§ Required work: Copy every entry below verbatim, except for images.

§ Records supplied:
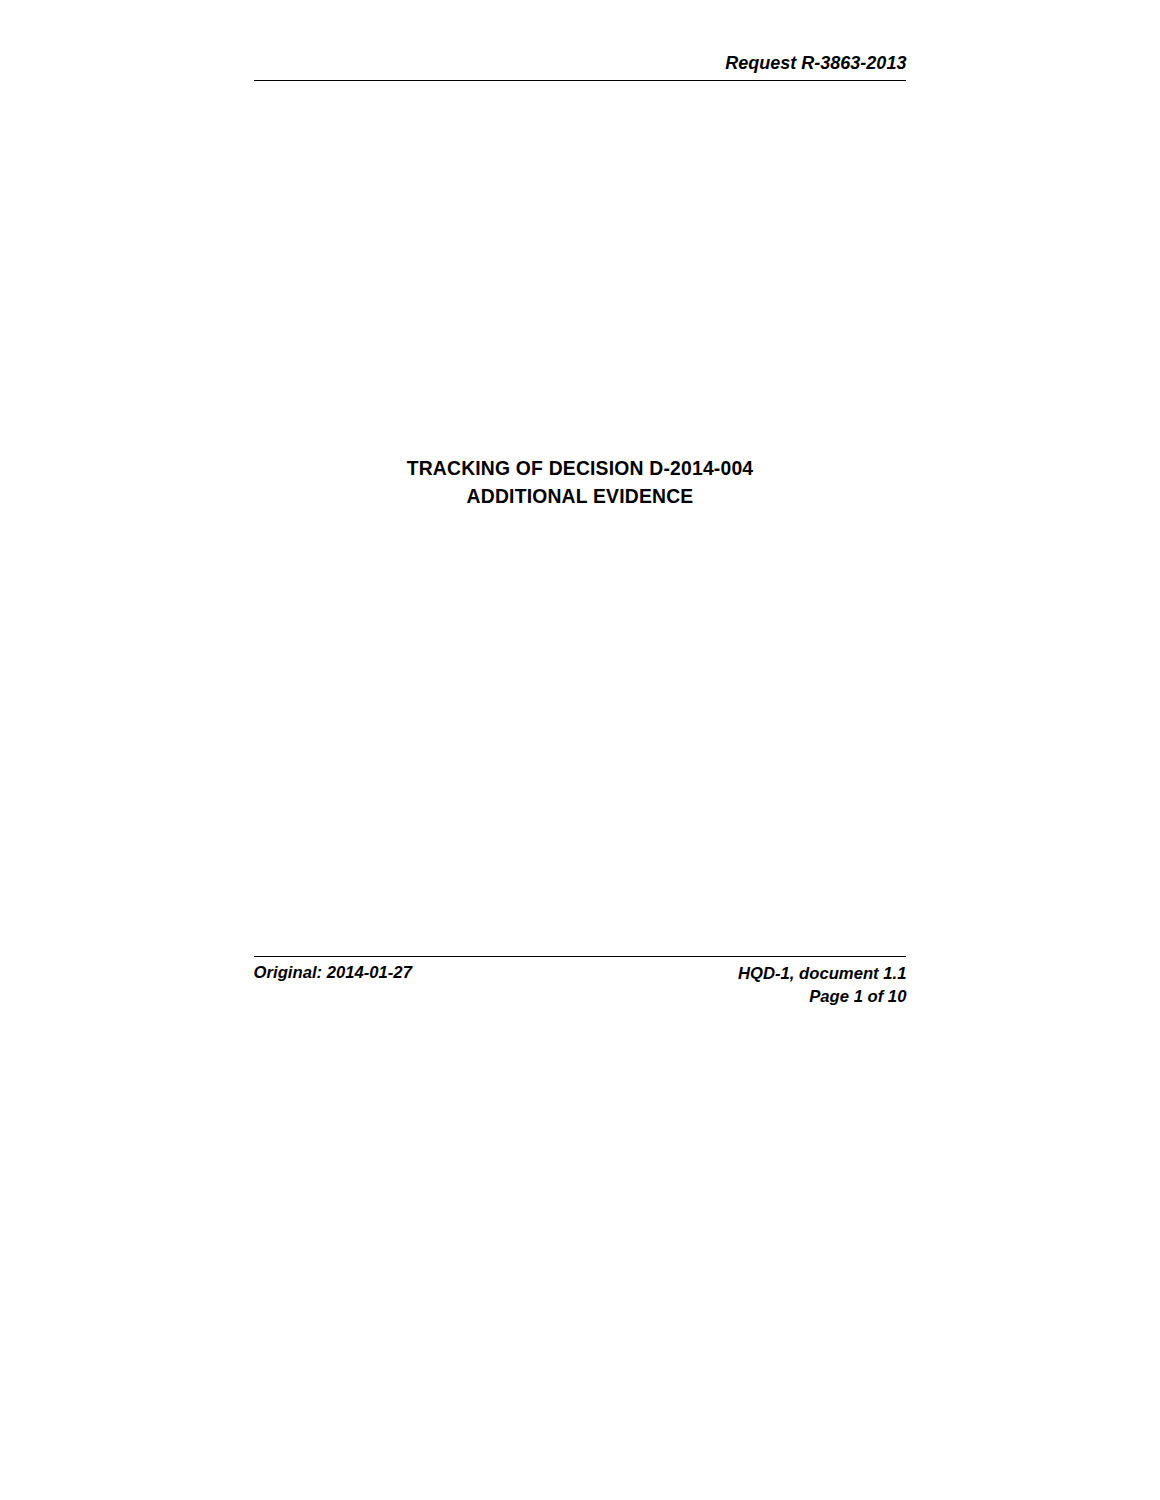Request R-3863-2013
TRACKING OF DECISION D-2014-004
ADDITIONAL EVIDENCE
Original: 2014-01-27
HQD-1, document 1.1
Page 1 of 10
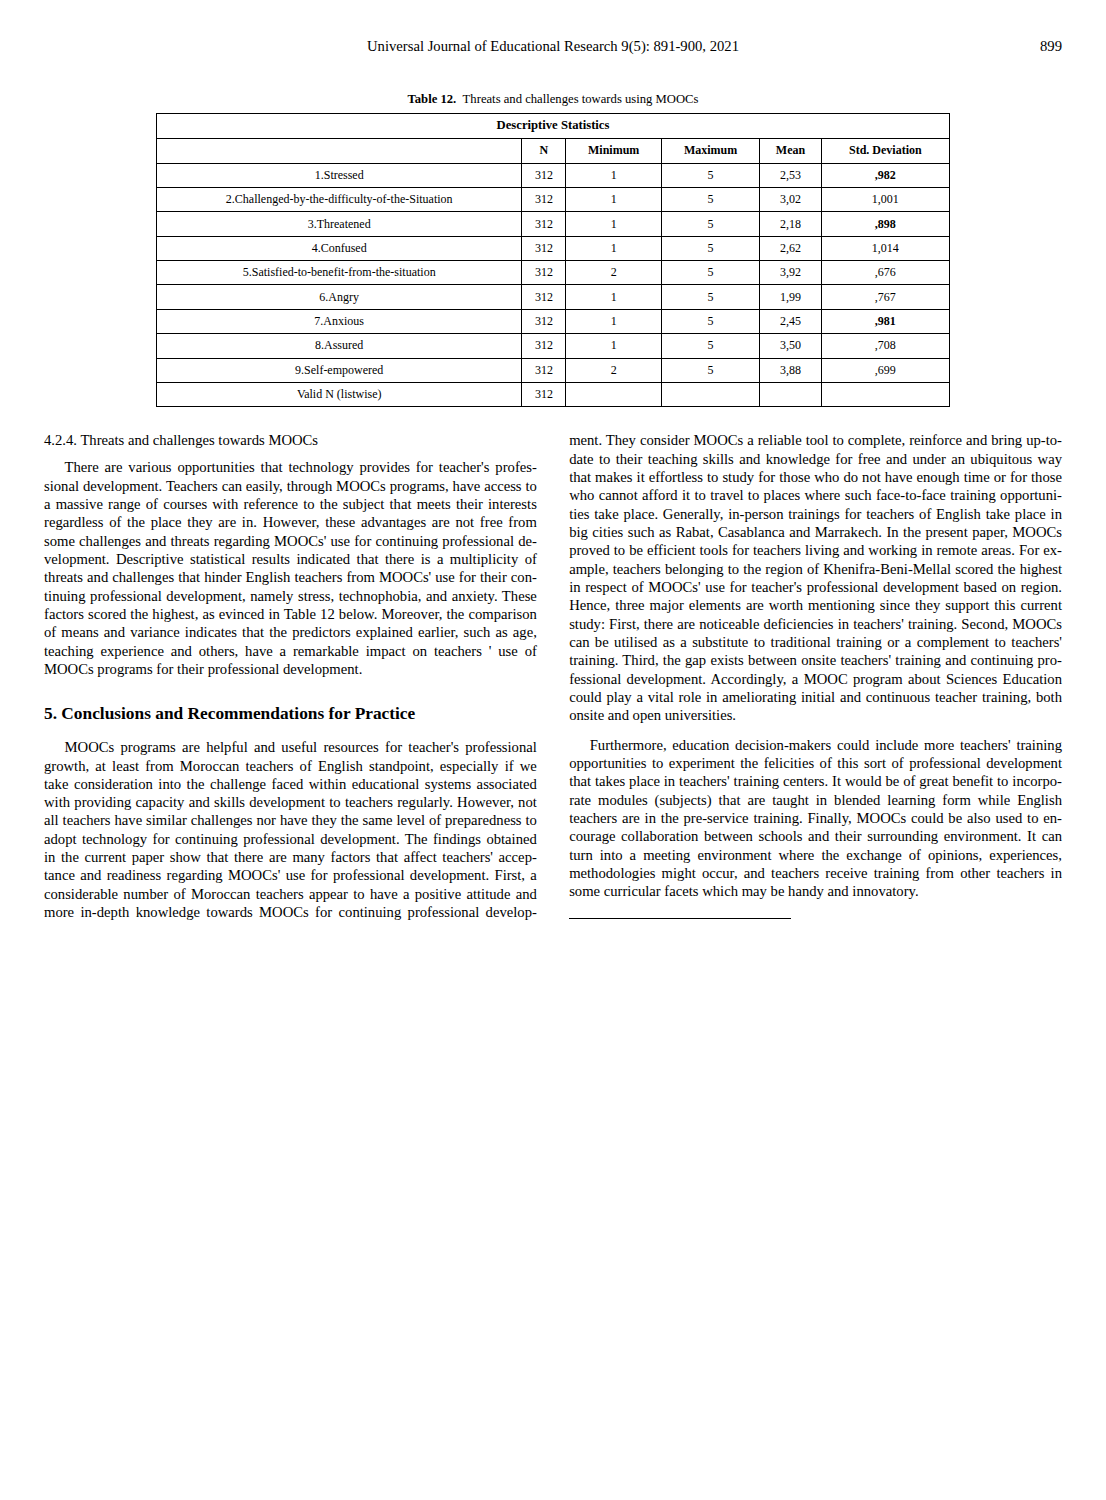Universal Journal of Educational Research 9(5): 891-900, 2021 899
Table 12. Threats and challenges towards using MOOCs
| Descriptive Statistics |
| --- |
| | N | Minimum | Maximum | Mean | Std. Deviation |
| 1.Stressed | 312 | 1 | 5 | 2,53 | ,982 |
| 2.Challenged-by-the-difficulty-of-the-Situation | 312 | 1 | 5 | 3,02 | 1,001 |
| 3.Threatened | 312 | 1 | 5 | 2,18 | ,898 |
| 4.Confused | 312 | 1 | 5 | 2,62 | 1,014 |
| 5.Satisfied-to-benefit-from-the-situation | 312 | 2 | 5 | 3,92 | ,676 |
| 6.Angry | 312 | 1 | 5 | 1,99 | ,767 |
| 7.Anxious | 312 | 1 | 5 | 2,45 | ,981 |
| 8.Assured | 312 | 1 | 5 | 3,50 | ,708 |
| 9.Self-empowered | 312 | 2 | 5 | 3,88 | ,699 |
| Valid N (listwise) | 312 | | | | |
4.2.4. Threats and challenges towards MOOCs
There are various opportunities that technology provides for teacher's professional development. Teachers can easily, through MOOCs programs, have access to a massive range of courses with reference to the subject that meets their interests regardless of the place they are in. However, these advantages are not free from some challenges and threats regarding MOOCs' use for continuing professional development. Descriptive statistical results indicated that there is a multiplicity of threats and challenges that hinder English teachers from MOOCs' use for their continuing professional development, namely stress, technophobia, and anxiety. These factors scored the highest, as evinced in Table 12 below. Moreover, the comparison of means and variance indicates that the predictors explained earlier, such as age, teaching experience and others, have a remarkable impact on teachers ' use of MOOCs programs for their professional development.
5. Conclusions and Recommendations for Practice
MOOCs programs are helpful and useful resources for teacher's professional growth, at least from Moroccan teachers of English standpoint, especially if we take consideration into the challenge faced within educational systems associated with providing capacity and skills development to teachers regularly. However, not all teachers have similar challenges nor have they the same level of preparedness to adopt technology for continuing professional development. The findings obtained in the current paper show that there are many factors that affect teachers' acceptance and readiness regarding MOOCs' use for professional development. First, a considerable number of Moroccan teachers appear to have a positive attitude and more in-depth knowledge towards MOOCs for continuing professional development. They consider MOOCs a reliable tool to complete, reinforce and bring up-to-date to their teaching skills and knowledge for free and under an ubiquitous way that makes it effortless to study for those who do not have enough time or for those who cannot afford it to travel to places where such face-to-face training opportunities take place. Generally, in-person trainings for teachers of English take place in big cities such as Rabat, Casablanca and Marrakech. In the present paper, MOOCs proved to be efficient tools for teachers living and working in remote areas. For example, teachers belonging to the region of Khenifra-Beni-Mellal scored the highest in respect of MOOCs' use for teacher's professional development based on region. Hence, three major elements are worth mentioning since they support this current study: First, there are noticeable deficiencies in teachers' training. Second, MOOCs can be utilised as a substitute to traditional training or a complement to teachers' training. Third, the gap exists between onsite teachers' training and continuing professional development. Accordingly, a MOOC program about Sciences Education could play a vital role in ameliorating initial and continuous teacher training, both onsite and open universities.
Furthermore, education decision-makers could include more teachers' training opportunities to experiment the felicities of this sort of professional development that takes place in teachers' training centers. It would be of great benefit to incorporate modules (subjects) that are taught in blended learning form while English teachers are in the pre-service training. Finally, MOOCs could be also used to encourage collaboration between schools and their surrounding environment. It can turn into a meeting environment where the exchange of opinions, experiences, methodologies might occur, and teachers receive training from other teachers in some curricular facets which may be handy and innovatory.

§ Result for this exercise:
Request R-3863-2013
TRACKING OF DECISION D-2014-004
ADDITIONAL EVIDENCE
Original: 2014-01-27
HQD-1, document 1.1
Page 1 of 10
Universal Journal of Educational Research 9(5): 891-900, 2021 899
Table 12. Threats and challenges towards using MOOCs
| Descriptive Statistics |
| --- |
| | N | Minimum | Maximum | Mean | Std. Deviation |
| 1.Stressed | 312 | 1 | 5 | 2,53 | ,982 |
| 2.Challenged-by-the-difficulty-of-the-Situation | 312 | 1 | 5 | 3,02 | 1,001 |
| 3.Threatened | 312 | 1 | 5 | 2,18 | ,898 |
| 4.Confused | 312 | 1 | 5 | 2,62 | 1,014 |
| 5.Satisfied-to-benefit-from-the-situation | 312 | 2 | 5 | 3,92 | ,676 |
| 6.Angry | 312 | 1 | 5 | 1,99 | ,767 |
| 7.Anxious | 312 | 1 | 5 | 2,45 | ,981 |
| 8.Assured | 312 | 1 | 5 | 3,50 | ,708 |
| 9.Self-empowered | 312 | 2 | 5 | 3,88 | ,699 |
| Valid N (listwise) | 312 | | | | |
4.2.4. Threats and challenges towards MOOCs
There are various opportunities that technology provides for teacher's professional development. Teachers can easily, through MOOCs programs, have access to a massive range of courses with reference to the subject that meets their interests regardless of the place they are in. However, these advantages are not free from some challenges and threats regarding MOOCs' use for continuing professional development. Descriptive statistical results indicated that there is a multiplicity of threats and challenges that hinder English teachers from MOOCs' use for their continuing professional development, namely stress, technophobia, and anxiety. These factors scored the highest, as evinced in Table 12 below. Moreover, the comparison of means and variance indicates that the predictors explained earlier, such as age, teaching experience and others, have a remarkable impact on teachers ' use of MOOCs programs for their professional development.
5. Conclusions and Recommendations for Practice
MOOCs programs are helpful and useful resources for teacher's professional growth, at least from Moroccan teachers of English standpoint, especially if we take consideration into the challenge faced within educational systems associated with providing capacity and skills development to teachers regularly. However, not all teachers have similar challenges nor have they the same level of preparedness to adopt technology for continuing professional development. The findings obtained in the current paper show that there are many factors that affect teachers' acceptance and readiness regarding MOOCs' use for professional development. First, a considerable number of Moroccan teachers appear to have a positive attitude and more in-depth knowledge towards MOOCs for continuing professional development. They consider MOOCs a reliable tool to complete, reinforce and bring up-to-date to their teaching skills and knowledge for free and under an ubiquitous way that makes it effortless to study for those who do not have enough time or for those who cannot afford it to travel to places where such face-to-face training opportunities take place. Generally, in-person trainings for teachers of English take place in big cities such as Rabat, Casablanca and Marrakech. In the present paper, MOOCs proved to be efficient tools for teachers living and working in remote areas. For example, teachers belonging to the region of Khenifra-Beni-Mellal scored the highest in respect of MOOCs' use for teacher's professional development based on region. Hence, three major elements are worth mentioning since they support this current study: First, there are noticeable deficiencies in teachers' training. Second, MOOCs can be utilised as a substitute to traditional training or a complement to teachers' training. Third, the gap exists between onsite teachers' training and continuing professional development. Accordingly, a MOOC program about Sciences Education could play a vital role in ameliorating initial and continuous teacher training, both onsite and open universities.
Furthermore, education decision-makers could include more teachers' training opportunities to experiment the felicities of this sort of professional development that takes place in teachers' training centers. It would be of great benefit to incorporate modules (subjects) that are taught in blended learning form while English teachers are in the pre-service training. Finally, MOOCs could be also used to encourage collaboration between schools and their surrounding environment. It can turn into a meeting environment where the exchange of opinions, experiences, methodologies might occur, and teachers receive training from other teachers in some curricular facets which may be handy and innovatory.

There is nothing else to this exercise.